Users can create materialized views with time series queries like the below example:

  CREATE MATERIALIZED VIEW agg_sales AS
  SELECT timeseries(order_time, 'minute'),avg(price)
  FROM sales
  GROUP BY timeseries(order_time, 'minute')

And execute the below query to check time series data. In this example, a materialized view of the aggregated table on the price column will be created, which will be aggregated every one minute.

  SELECT timeseries(order_time,'minute'), avg(price)
  FROM sales
  GROUP BY timeseries(order_time,'minute')

Find below the result of the above query aggregated over a minute.

  +---------------------------------------+----------------+
  |UDF:timeseries(order_time, minute)     |avg(price)      |
  +---------------------------------------+----------------+
  |2016-02-23 09:01:00                    |3.5             |
  |2016-02-23 09:07:00                    |5.0             |
  |2016-02-23 09:03:00                    |3.0             |
  +---------------------------------------+----------------+

The data loading, querying, compaction command and its behavior is the same as materialized views.

How data is aggregated over time?

On each load to materialized view, data will be aggregated based on the specified time interval of granularity provided during creation and stored on each segment.

NOTE:

  1. Retention policies for time series is not supported yet.

Time Series RollUp Support

Time series queries can be rolled up from an existing materialized view.

Query RollUp

Consider an example where the query is on hour level granularity, but the materialized view with hour level granularity is not present but materialized view with minute level granularity is present, then we can get the data from minute level and aggregate the hour level data and give output.
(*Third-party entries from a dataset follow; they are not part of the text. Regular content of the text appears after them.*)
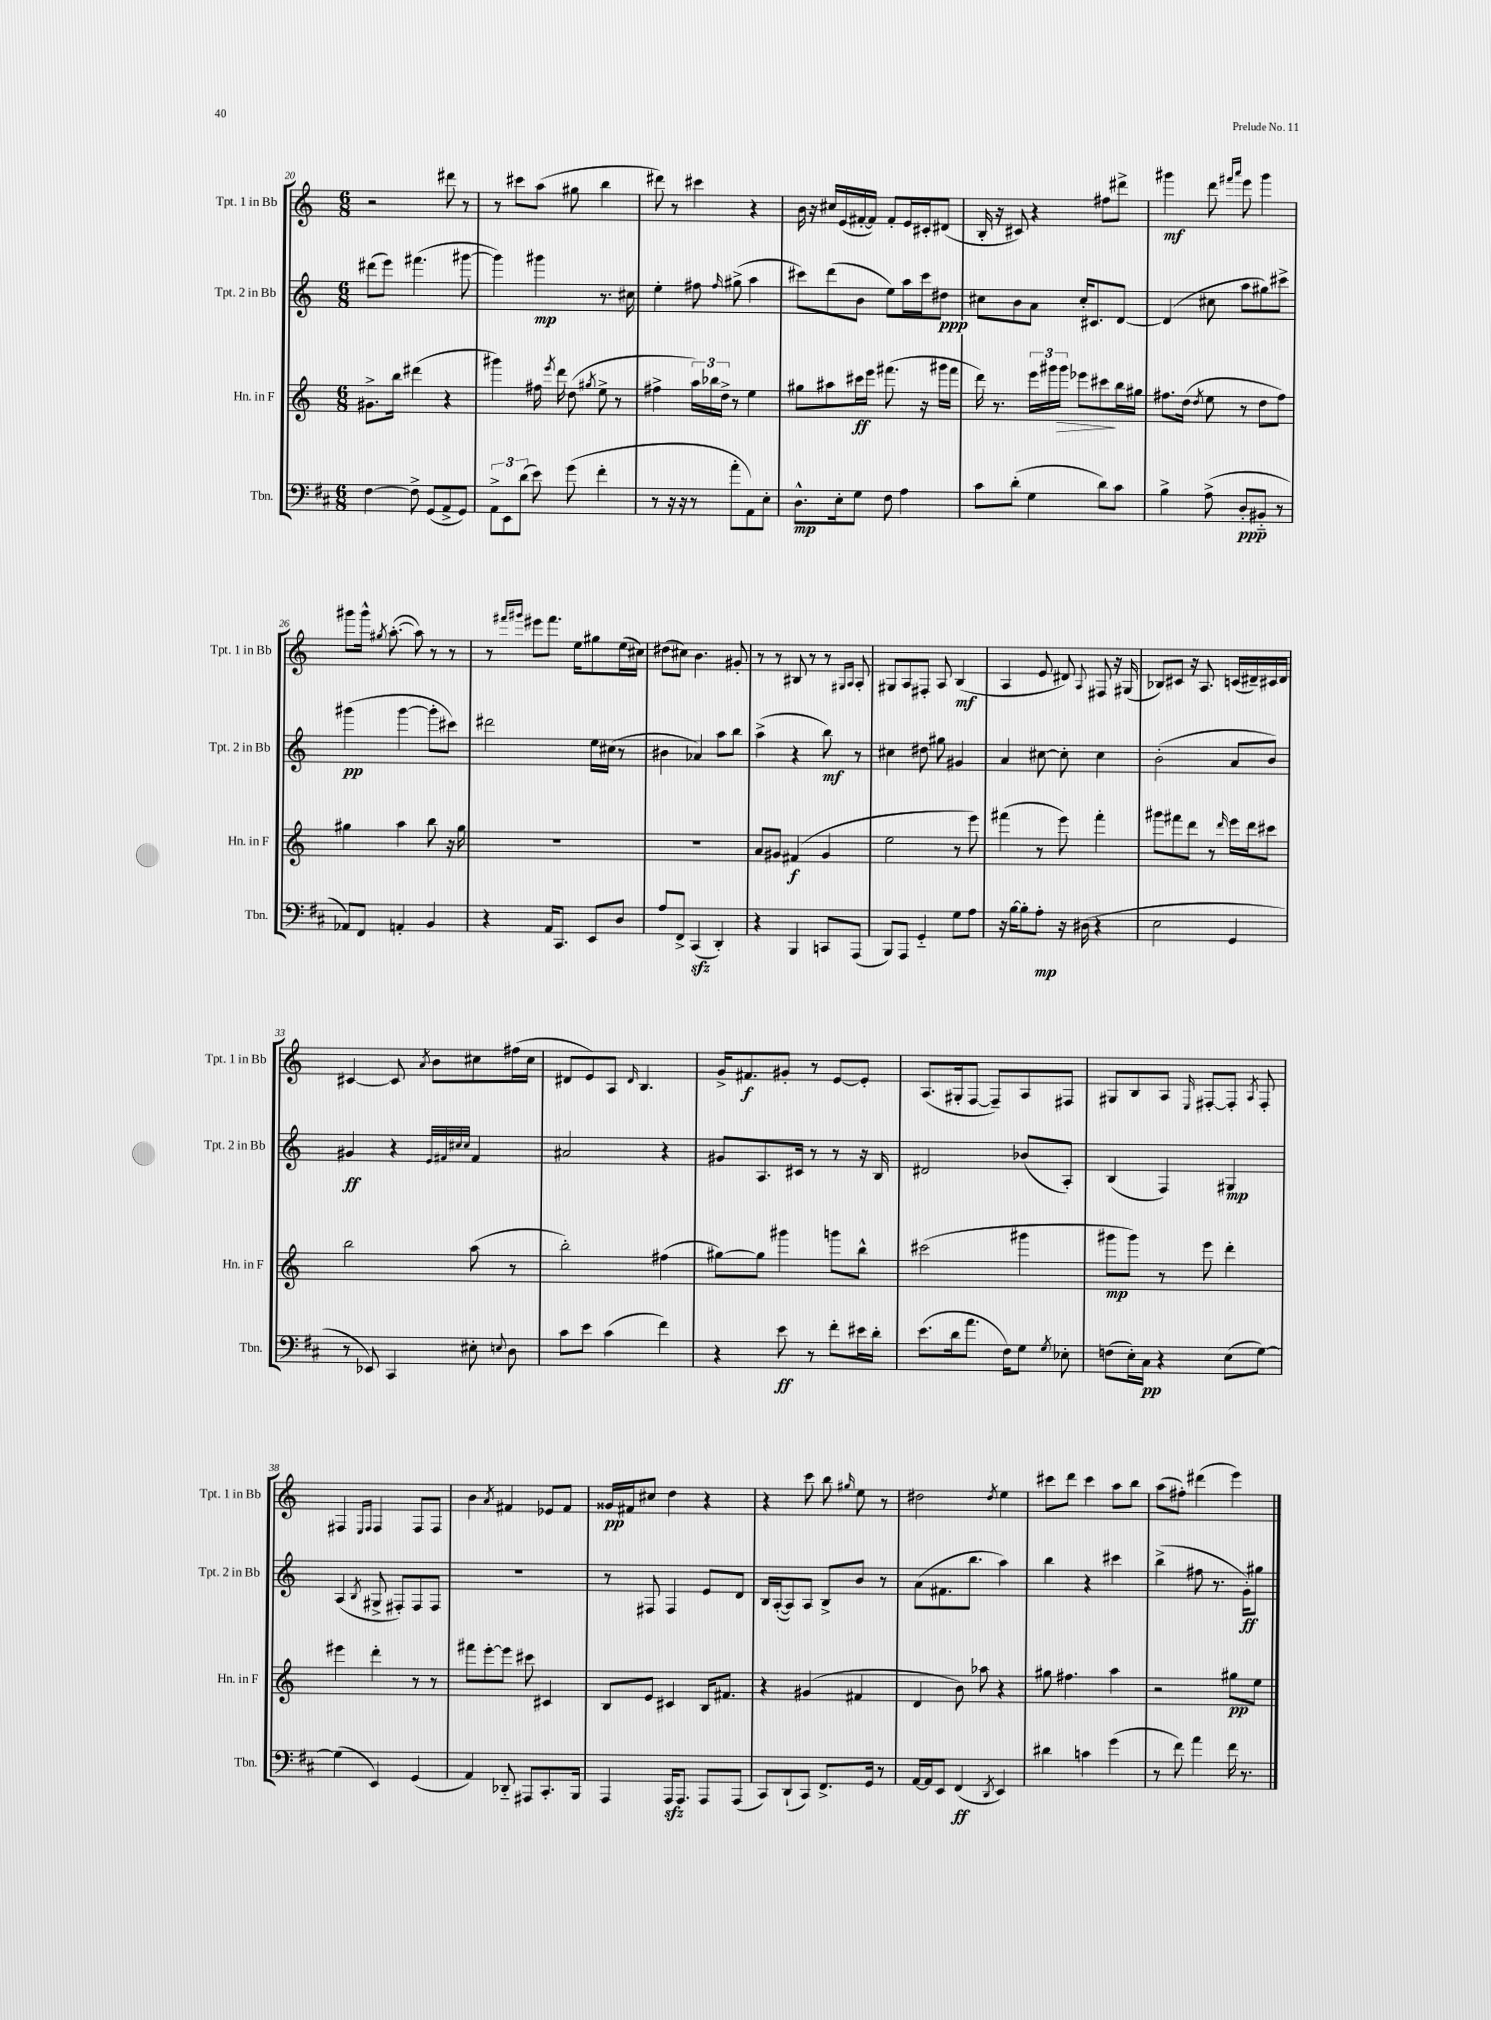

**kern	**kern	**kern	**kern
*staff4	*staff3	*staff2	*staff1
*clefF4	*clefG2	*clefG2	*clefG2
*k[f#c#]	*k[]	*k[]	*k[]
*M6/8	*M6/8	*M6/8	*M6/8
[4F#\	8.g#^\L	(8ddd#\L	2r
.	.	8eee\J)	.
.	16bb\Jk	.	.
8F#^\]	(4ddd#\	(4.fff#\	.
(8GG/L	.	.	.
8AA^/	4r	.	8ddd#\
8GG/J)	.	[8ggg#\	8r
=	=	=	=
12AA^\L	4ggg#\)	4ggg#\])	8r
12EE\	.	.	.
.	.	.	8ccc#\L
(12d\J	.	.	.
8e\)	16ff#\	4ggg#\	(8aa\J
.	8qeee/	.	.
.	16ddd\	.	.
(8g\	(8dd\	.	8gg#\
.	8qgg#/	.	.
4f#'\	8ee^\	8.r	4bb\
.	8r	.	.
.	.	16cc#\	.
=	=	=	=
8r	4ff#^\	4ee'\	8ddd#\)
16r	.	.	8r
16r	.	.	.
8r	24aa\LL)	8ff#\	4ccc#\
.	24bb-\	.	.
.	24dd^\JJ	.	.
.	.	16qqff#/	.
8a'\L	8r	(8gg#^\	.
8AA\)	4ee\	4aa\	4r
8E'\J	.	.	.
=	=	=	=
8.D^^\L	8gg#\L	8ccc#\L)	16b\
.	.	.	16r
.	8aa#\	(8ddd\	16cc#/LL
16E'\k	.	.	(16e/
8G\J	16ccc#\L	8b\J	[16f#'/
.	16eee\JJ	.	16f#/]JJ)
8F#\	(8.fff#\	8ee\L)	8f#'/L
4A\	.	16aa\L	16e/L
.	16r	16ccc#\J	16c#'/J
.	16ggg#\LL	8dd#\J	(8d#/J
.	16fff#\JJ	.	.
=	=	=	=
8c#\L	16ddd\)	8cc#\L	16B'/
.	8.r	.	16r
(8d'\J	.	8b\	8c#/)
4G\	24eee\LL	8a\J	4r
.	24ggg#\	.	.
.	24ggg#\JJ	.	.
.	8eee-\L	16cc#'/LK	.
.	.	8.c#/	.
8d\L)	8ccc#\	.	8ff#\L
8c#\J	16bb\L	[8d/J	8ddd#^\J
.	16gg#\JJ	.	.
=	=	=	=
4B^\	8.ff#\L	(4d/]	4ggg#\
.	(16dd\Jk	.	.
.	8qdd/	.	.
(8A^\	8ee\	8cc#\	8ddd\
.	.	.	16qqfff#/LL
.	.	.	16qqaaa/JJ
8D'/L	8r	8aa\L	8eee\
8BB#'~/J	8dd\L	8gg#\)	4ggg#\
8r	8ff#\J)	8ccc#^\J	.
=	=	=	=
8AA-/L)	4gg#\	(4ggg#\	8ggg#\L
8FF#/J	.	.	16ggg#^^\Jk
.	.	.	8qgg#/
.	.	.	([8.aa'\
4AA'/	4aa\	[4ggg#\	.
.	.	.	8aa\])
4BB/	8bb\	8ggg#'\]L	8r
.	16r	8ccc#\J)	8r
.	16gg#\	.	.
=	=	=	=
4r	2.r	2ddd#\	8r
.	.	.	16qqfff#/LL
.	.	.	16qqggg#/JJ
.	.	.	8eee#\L
16AA/LK	.	.	8.fff#\J
8.CC#/J	.	.	.
.	.	.	16ee\LK
8EE/L	.	16ee\LL	8gg#\
.	.	(16cc#\JJ	.
8D/J	.	8r	(16ee\L
.	.	.	16cc#\JJ)
=	=	=	=
8A/L	2.r	4b#\	(8dd#\L
8FF#^/J	.	.	8cc#\J)
(4CC#/	.	4a-/)	4.b\
4DD'/)	.	8aa\L	.
.	.	8bb\J	8g#'/
=	=	=	=
4r	8a/L	(4aa^\	8r
.	8g#/J	.	8r
4BBB/	(4f#/	4r	8B#/
.	.	.	8r
8CC/L	4g#/	8bb\)	8r
.	.	.	16qqG#/LL
.	.	.	16qqA/JJ
(8AAA/J	.	8r	8A'/
=	=	=	=
8BBB/L)	2ee\	4cc#\	8G#/L
8AAA/J	.	.	8A/
4GG'~/	.	8dd#\	8F#'/J
.	.	8gg#\	8A/
8G\L	8r	4g#/	(4B/
8A\J	8eee\)	.	.
=	=	=	=
16r	(4fff#\	4a/	4A/
[16B\LK	.	.	.
8B'\]	.	.	.
8A'\J	8r	[8cc#\	8e/
16r	8eee\)	8cc#'\]	8d#/)
(16D#\	.	.	.
.	.	.	8qqA/
4r	4fff#'\	4cc#\	8F#/
.	.	.	16r
.	.	.	(16G#/
=	=	=	=
2E\	8ggg#\L	(2b'\	8B-/L)
.	8fff#\	.	8c#/J
.	8ddd\J	.	16r
.	.	.	8.A/
.	8r	.	.
.	16qqddd/	.	.
4GG/	16eee\LL	8a/L	(16c/LL
.	16ddd\J	.	16d#~/)
.	8ccc#\J	8b/J)	16c#/
.	.	.	16d#/JJ
=	=	=	=
8r	2bb\	4g#/	[4c#/
8EE-/)	.	.	.
4CC#/	.	4r	8c#/]
.	.	.	8qa/
.	.	.	8b\L
.	.	32qqe/LLL	.
.	.	32qqf#/	.
.	.	32qqcc#/	.
.	.	32qqcc#/JJJ	.
8E#'\	(8aa\	4f#/	8cc#\
8qqE/	.	.	.
8D\	8r	.	(16ff#\L
.	.	.	16cc#\JJ
=	=	=	=
8c#\L	2bb'\)	2a#/	8d#/L
8e\J	.	.	8e/)
(4c#\	.	.	8A/J
.	.	.	16qqd#/
.	.	.	4.B/
4f#\)	(4ff#\	4r	.
=	=	=	=
4r	[8gg#\L)	8g#/L	16g^/LK
.	.	.	8.f#/
.	8gg#\]J	8.A/	.
8e\	4ggg#\	.	8g#'/J
.	.	16c#/Jk	.
8r	.	8r	8r
8f#'\L	8ggg\L	8r	[8e/L
16e#\L	8bb^^\J	16r	8e'/]J
16d'\JJ	.	16B/	.
=	=	=	=
(8.e\L	(2ccc#\	2d#/	(8.A/L
16d\k	.	.	16G#'/k
8.a\J	.	.	[8F/J
.	.	.	8F~/]L)
16F#\LK)	.	.	.
8G\J	4ggg#\	(8b-/L	8A/
8qG/	.	.	.
8E-'\	.	8A'/J)	8F#/J
=	=	=	=
(8F\L	8ggg#\L	(4B/	8G#/L
16E'\L)	8ggg#\J)	.	8B/
16C#\JJ	.	.	.
4r	8r	4F/)	8A/J
.	.	.	16qqE/
.	8eee\	.	[8F#'/L
(8E\L	4ddd'\	4G#/	8F#'/]J
.	.	.	8qA/
[8G\J)	.	.	8F#'/
=	=	=	=
(4G\]	4eee#\	(4A/	4F#/
.	.	.	16qqE/LL
.	.	8qB/	16qqF#/JJ
4EE/)	4ddd'\	8G#^/	4F#/
.	.	8F#'/L)	.
(4GG/	8r	8F#/	8F#/L
.	8r	8F#/J	8F#/J
=	=	=	=
4AA/)	8fff#\L	2.r	4b\
.	[8eee'\	.	.
.	.	.	8qa/
8DD-'~/	8eee\]J	.	4f#/
8AAA#/L	8ccc#\	.	.
8.CC#'/	4c#/	.	8e-/L
.	.	.	8f#/J
16BBB/Jk	.	.	.
=	=	=	=
4AAA/	8B/L	8r	16g##/LL
.	.	.	16f#/J
.	8e/J	8F#/	8cc#/J
16AAA/LK	4c#/	4F#/	4dd\
8.AAA/J	.	.	.
8AAA/L	16B/LK	8e/L	4r
.	8.f#/J	.	.
(8AAA/J	.	8d/J	.
=	=	=	=
8CC#/L)	4r	16B/LL	4r
.	.	([16A'/J	.
(8DD`/	.	8A/])	.
8CC#/J)	(4g#/	8A/J	8ccc\
8.FF#^/L	.	8B^/L	8bb\
.	.	.	16qqgg#/
.	4f#/	8b/J	8ee\
16GG/Jk	.	.	.
8r	.	8r	8r
=	=	=	=
[16AA/LL	4d/	(8a\L	2dd#\
16AA/]J	.	.	.
8EE/J	.	8.f#\	.
(4FF#/	8b\)	.	.
.	.	8.bb\J	.
.	8aa-\	.	.
8qDD/	.	.	8qdd#/
4EE/)	4r	4aa\)	4ee\
=	=	=	=
4d#\	8gg#\	4bb\	8ccc#\L
.	4.ff#\	.	8ddd\J
4c\	.	4r	4ccc#\
(4g\	4aa\	4ccc#\	8aa\L
.	.	.	8bb\J
=	=	=	=
8r	2r	(4bb^\	(8aa\L
8f#\)	.	.	8ff#'\J)
4a\	.	8ff#\	(4ddd#\
.	.	8.r	.
16f#\	8gg#\L	.	4eee\)
8.r	.	16g'\LK)	.
.	8ee\J	8gg#\J	.
==	==	==	==
*-	*-	*-	*-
This is called query rollup.

Consider if user create's below time series materialized view,

  CREATE MATERIALIZED VIEW agg_sales
  AS
  SELECT timeseries(order_time,'minute'),avg(price)
  FROM sales
  GROUP BY timeseries(order_time,'minute')

and fires the below query with hour level granularity.

  SELECT timeseries(order_time,'hour'),avg(price)
  FROM sales
  GROUP BY timeseries(order_time,'hour')

Then, the above query can be rolled up from materialized view ‘agg_sales’, by adding hour level time series aggregation on minute level aggregation. Users can fire the EXPLAIN command to check if a query is rolled up from an existing materialized view.

NOTE: 1. Queries cannot be rolled up, if the filter contains a time series function. 2. Roll up is not yet supported for queries having join clause or order by functions.